An old, venerable sadhu (hermit) had returned to his village after a decade of tapasya (penance) in the sacred 'devabhoomi' in the Himalayas. In the evenings, village folks would gather around him to hear him speak. Whenever the sadhu was asked to describe the devabhoomi, or when one wanted to go on a tirthyatra (pilgrimage) to the devabhoomi and sought directions, the sadhu would say,
'Jahan aaye bhakti mein jwar |
Wohi bhoomi hai Haridwar ||’
The short anecdote brings out the spirit of the ancient city of Haridwar. The city is associated as the Gateway to both Lord Shiva and Lord Vishnu, as ‘Hardwar’ and ‘Haridwar’ respectively. Haridwar is also rightfully called ‘Gangadwar’, as the holy river Ganga which flows down the Himalayas, enters the plains at Haridwar and spreads over the northern plains. It is among the seven sacred cities of Hindu culture in India. Hardiwar is also one of the four venues in the country for the Kumbh Mela and Ardh Kumbh Mela, held every twelve and six years respectively. Haridwar is known for its temples, bathing ghats and tanks. Essentially a religious centre, Haridwar is also known as a centre of herbal medicine, and traditional studies at Gurukul Kangri and today, Haridwar is a bustling urban centre of the new state of Uttarakhand.
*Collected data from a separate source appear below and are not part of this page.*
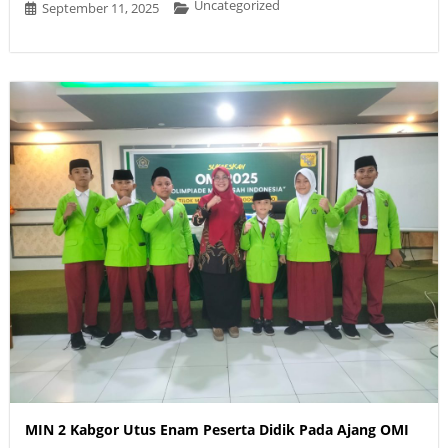
Uncategorized
September 11, 2025
MIN 2 Kabgor Utus Enam Peserta Didik Pada Ajang OMI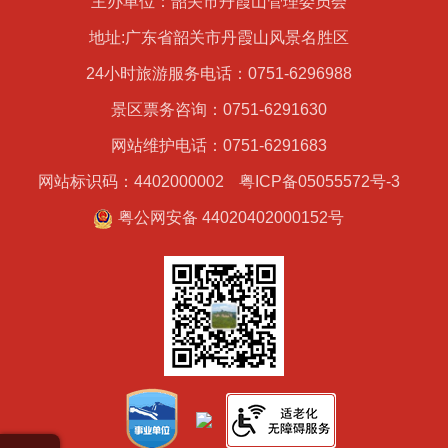
主办单位：韶关市丹霞山管理委员会
地址:广东省韶关市丹霞山风景名胜区
24小时旅游服务电话：0751-6296988
景区票务咨询：0751-6291630
网站维护电话：0751-6291683
网站标识码：4402000002
粤ICP备05055572号-3
粤公网安备 44020402000152号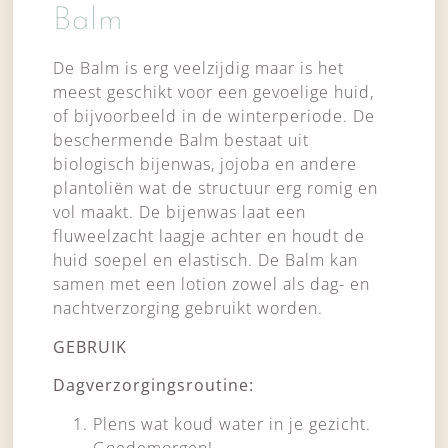
Balm
De Balm is erg veelzijdig maar is het
meest geschikt voor een gevoelige huid,
of bijvoorbeeld in de winterperiode. De
beschermende Balm bestaat uit
biologisch bijenwas, jojoba en andere
plantoliën wat de structuur erg romig en
vol maakt. De bijenwas laat een
fluweelzacht laagje achter en houdt de
huid soepel en elastisch. De Balm kan
samen met een lotion zowel als dag- en
nachtverzorging gebruikt worden.
GEBRUIK
Dagverzorgingsroutine:
Plens wat koud water in je gezicht.
Goedemorgen!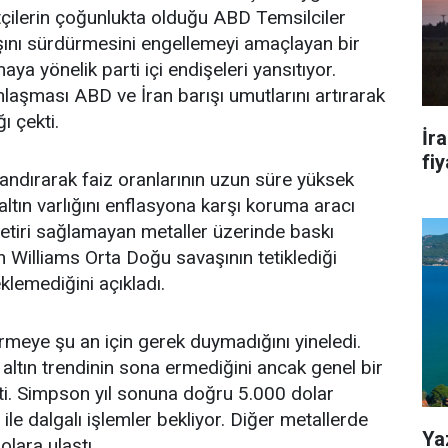
tçilerin çoğunlukta olduğu ABD Temsilciler
ını sürdürmesini engellemeyi amaçlayan bir
aya yönelik parti içi endişeleri yansıtıyor.
nlaşması ABD ve İran barışı umutlarını artırarak
ı çekti.
İr
fiy
landırarak faiz oranlarının uzun süre yüksek
altın varlığını enflasyona karşı koruma aracı
getiri sağlamayan metaller üzerinde baskı
 Williams Orta Doğu savaşının tetiklediği
eklemediğini açıkladı.
irmeye şu an için gerek duymadığını yineledi.
altın trendinin sona ermediğini ancak genel bir
ti. Simpson yıl sonuna doğru 5.000 dolar
ile dalgalı işlemler bekliyor. Diğer metallerde
Ya
lara ulaştı.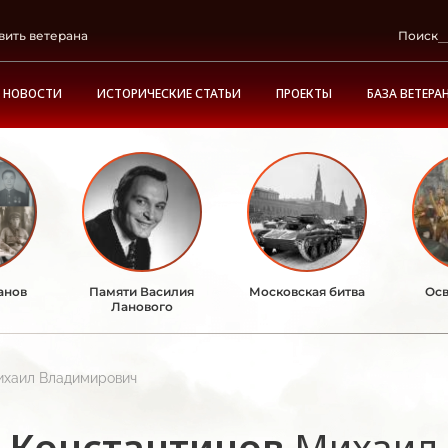
вить ветерана
Поиск
НОВОСТИ
ИСТОРИЧЕСКИЕ СТАТЬИ
ПРОЕКТЫ
БАЗА ВЕТЕРА
анов
Памяти Василия
Московская битва
Осв
Ланового
ихаил Владимирович
Константинов
Михаил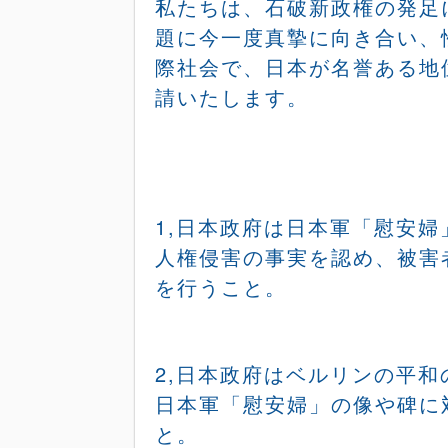
私たちは、石破新政権の発足
題に今一度真摯に向き合い、
際社会で、日本が名誉ある地
請いたします。
1,
日本政府は日本軍「慰安婦
人権侵害の事実を認め、被害
を行うこと。
2,
日本政府はベルリンの平和
日本軍「慰安婦」の像や碑に
と。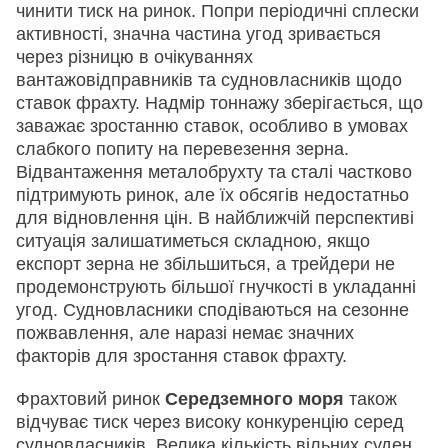
чинити тиск на ринок. Попри періодичні сплески
активності, значна частина угод зривається
через різницю в очікуваннях
вантажовідправників та судновласників щодо
ставок фрахту. Надмір тоннажу зберігається, що
заважає зростанню ставок, особливо в умовах
слабкого попиту на перевезення зерна.
Відвантаження металобрухту та сталі частково
підтримують ринок, але їх обсягів недостатньо
для відновлення цін. В найближчій перспективі
ситуація залишатиметься складною, якщо
експорт зерна не збільшиться, а трейдери не
продемонструють більшої гнучкості в укладанні
угод. Судновласники сподіваються на сезонне
пожвавлення, але наразі немає значних
факторів для зростання ставок фрахту.
Фрахтовий ринок
Середземного моря
також
відчуває тиск через високу конкуренцію серед
судновласників. Велика кількість вільних суден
Haridwar stands as the gateway to the four pilgrimages of Uttarakhand. Pilgrims start their journey to four significant pilgrimage centres – Badrinath, Kedarnath, Gangotri and Yamunotri, from Haridwar after taking the holy dip in the Ganga at the most revered location, Brahmkund at Har-Ki-Pauri.
Haridwar town is the headquarters of Haridwar District. Haridwar district comprises of three tehsils namely Roorkee, Haridwar and Laskar. It has six development blocks, which are Bhagwanpur, Roorkee, Narsan, Bahadra bad, Laksar and Khanpur.